“And whence and from whom did he obtain the information embodied in his letter to me, which we now know to be absolutely true. Those are questions, Louisa, which there seems little present probability of either you or I being able to answer.”

“At any rate,” said Lady Pell with a shrug, “it’s far from pleasant to know that, after everybody is in bed, the house is perambulated by someone who, to answer some purpose of his own, chooses to disguise himself as the family spectre. What becomes of him in the daytime? Who supplies him with food? He would seem to be able to come and go just as he likes, because he has mostly been seen out of doors in one part of the grounds or another.”

Sir Gilbert shook his head. “Mysteries all; more than that we cannot say. But stranger than all to me is the fact that, whoever he may be, he should have a knowledge of certain circumstances in the life of my son which only someone intimately acquainted with him during his brief American career would be at all likely to have. But from beginning to end the affair is altogether beyond my comprehension.”

“The allegations conveyed in the letter affect Mrs. Clare most seriously.”

“They do indeed. You have heard what Rispani said—that she was a consenting party to the fraud concocted by Verinder. But her every action from the time of her introduction to me affords incontestable proof of the fact. Oh, it is vile—vile I could not have believed it of her. No one could have appeared more open and straightforward than she. I had grown to like her, Louisa—to like her very much. I shall feel the blow for many a day to come—no, not for many, because at the most my remaining days can be but few.”

“According to the last note you had from her, Mrs. Clare may be here any day.”

“Almost at any hour, unless she should choose to break her journey at London instead of coming direct through to the Chase.”

“You will see her when she arrives?”

“It will be no more than just that I should do so.
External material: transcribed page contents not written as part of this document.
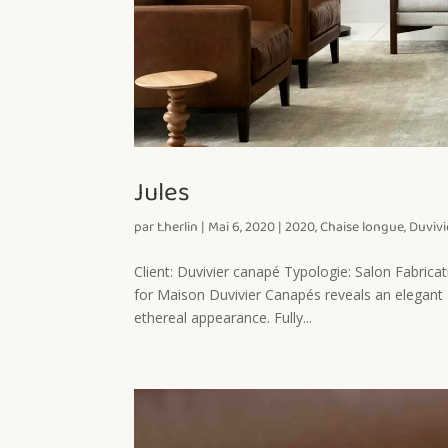
Jules
par
t.herlin
|
Mai 6, 2020
|
2020
,
Chaise longue
,
Duvivi
Client: Duvivier canapé Typologie: Salon Fabric
for Maison Duvivier Canapés reveals an elegant an
ethereal appearance. Fully...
Every opportunity shall be afforded her of refuting the charges which have been brought against her, but that she will succeed in doing so I greatly doubt.”

Again for two or three minutes he seemed lost in thought, then he went on: “I cannot deny that, in a certain sense, it is an immense relief to me to find that Rispani is not my grandson. I have felt from the first, not merely that he would fail to be a credit to the family, but that he would be nearly sure to entail positive discredit on it, and that the unsullied name of the Clares would be passed on by him fouled and dishonoured to whomsoever might succeed him. Yes, I can afford to be very thankful that, being such as he is, he is proved to be no grandson of mine. Better, far better, that the direct line should die with me than that it should be continued in one so utterly unworthy of the traditions of his race. But with Alec’s widow it is different. Rispani the impostor we have done with; he will go and trouble us no more; but she—she will still remain my daughter-in-law; how vilely soever she may have acted, whatever she may have been guilty of, the tie is one which cannot be severed.”